(Montréal) L’élan international de boycottage contre Facebook, à qui l’on reproche de propager le racisme, la violence et la désinformation, trouve un certain écho au Québec, où quelques entreprises ont suspendu leurs achats de publicités auprès du réseau social.

À l’instar de leurs grandes sœurs canadiennes, la Banque Nationale, le Mouvement Desjardins et la Banque Laurentienne n’effectueront pas de placement publicitaire sur Facebook et Instagram en juillet. Les deux banques ainsi que le groupe coopératif n’ont toutefois pas précisé, jeudi, l’ampleur des sommes en jeu. La Laurentienne s’est limitée à dire que les montants étaient « minimes ».

« Nous devons tous contribuer à mettre fin aux discours haineux ou discriminatoires, et c’est ce qui explique cette décision, a souligné le porte-parole de la Nationale, Claude Breton, dans un courriel. Nous ne cherchons pas à couper des coûts marketing sur les plateformes web. »

Plusieurs autres grandes entreprises québécoises contactées par La Presse canadienne jeudi n’avaient pas indiqué si elles achetaient de la publicité auprès de Facebook et ses autres plateformes comme Instagram.

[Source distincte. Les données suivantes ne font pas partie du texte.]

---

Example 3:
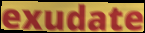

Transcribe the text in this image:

exudate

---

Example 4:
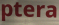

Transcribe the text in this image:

ptera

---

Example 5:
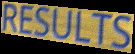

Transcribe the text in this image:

RESULTS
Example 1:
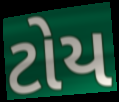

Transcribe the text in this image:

ટોય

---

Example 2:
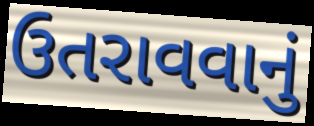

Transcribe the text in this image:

ઉતરાવવાનું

Ailleurs au Canada, les cinq plus grandes banques — Scotia, Royale, CIBC, Montréal et TD — ainsi que des marques comme Lululemon et MEC ont déjà fait savoir qu’elles cesseraient temporairement de faire de la publicité sur Facebook. À l’échelle mondiale, le mouvement a rejoint plus de 500 organisations et multinationales comme Coca-Cola, Adidas, Ford et Unilever, qui réclament un contrôle plus strict des contenus racistes et haineux.

Le mouvement #StopHateForProfit a été déployé le 17 juin par divers groupes, dont l’Association nationale américaine pour l’avancement des Noirs (NAACP) et la « Anti-Defamation League » qui lutte contre l’antisémitisme et les discours haineux. Cette mobilisation s’inscrit en réaction à la prolifération de publications antisémites et anti-Noirs sur Facebook.

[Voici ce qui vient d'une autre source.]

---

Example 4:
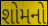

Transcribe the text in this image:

શોમનો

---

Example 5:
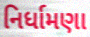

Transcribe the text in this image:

નિર્ધામણા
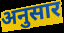
अनुसार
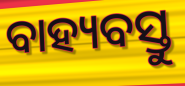
ବାହ୍ୟବସ୍ତୁ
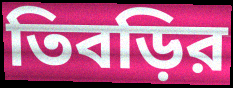
তিবড়ির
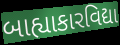
બાહ્યાકારવિદ્યા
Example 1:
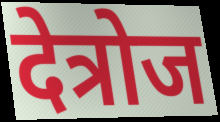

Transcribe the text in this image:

देत्रोज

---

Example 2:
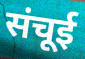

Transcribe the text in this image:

Mais après que plusieurs entreprises eurent retiré leurs publicités du réseau social, ce dernier a commencé à supprimer certaines publications de nature politique, jugées fausses ou trompeuses.

Moins de contenu

Du côté des sociétés d’État commerciales, la Société des alcools du Québec (SAQ) a indiqué avoir retiré son placement publicitaire chez le réseau social depuis le début de la pandémie de COVID-19. Une réflexion est en cours quant à la participation de la SAQ au mouvement actuel, a-t-elle fait savoir.

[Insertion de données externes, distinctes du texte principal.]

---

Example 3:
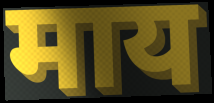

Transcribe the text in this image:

माय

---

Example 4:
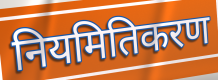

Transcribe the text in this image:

नियमितिकरण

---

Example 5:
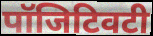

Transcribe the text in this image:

पॉजिटिवटी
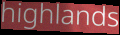
highlands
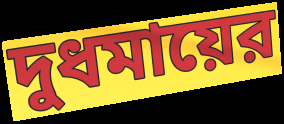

Hydro-Québec a précisé, par courriel, vouloir se limiter, pendant les « prochaines semaines », à des publications qui touchent « la sécurité du public ou qui informent nos clients en situation de pannes ». Chez Loto-Québec, on devrait se limiter aux messages entourant le jeu responsable, a précisé son porte-parole, Patrice Lavoie.

« Cette vision est celle que nous avons tout au long de l’année, alors que Loto-Québec privilégie largement et systématiquement les achats auprès des médias québécois, a-t-il écrit dans une déclaration. Les sommes investies en publicité sur Facebook sont faibles en comparaison. »

Efficace ?

En imitant les multinationales à l’origine du boycottage publicitaire visant Facebook, les entreprises établies en sol canadien veulent-elles simplement soigner leur image ou véritablement changer quelque chose ? À ce moment-ci, il est difficile de juger des intentions, selon Joé Martineau, professeure adjointe au département de management à HEC Montréal et spécialisée notamment dans les questions d’éthique organisationnelle.

« C’est un mouvement qui fait boule de neige, a-t-elle expliqué au cours d’un entretien téléphonique. Les compagnies ne veulent pas être les dernières à agir. En même temps, il y a des personnes authentiques qui s’identifient aux valeurs de cet élan qui a pris naissance aux États-Unis. »

Une pause d’un mois en matière de placement publicitaire ne viendra pas déboulonner le modèle d’affaires d’un géant comme Facebook, a estimé Mme Martineau. L’entreprise compte plus de 8 millions d’annonceurs actifs. La plupart de ceux-ci sont des compagnies de plus petites tailles qui misent grandement sur les réseaux sociaux pour accroître leur rayonnement.

Toutefois, la multiplication des reportages entourant la fronde des multinationales risque d’avoir une incidence sur l’image du réseau social, ce qui pourrait paver la voie à d’éventuels changements à plus long terme, croit la spécialiste.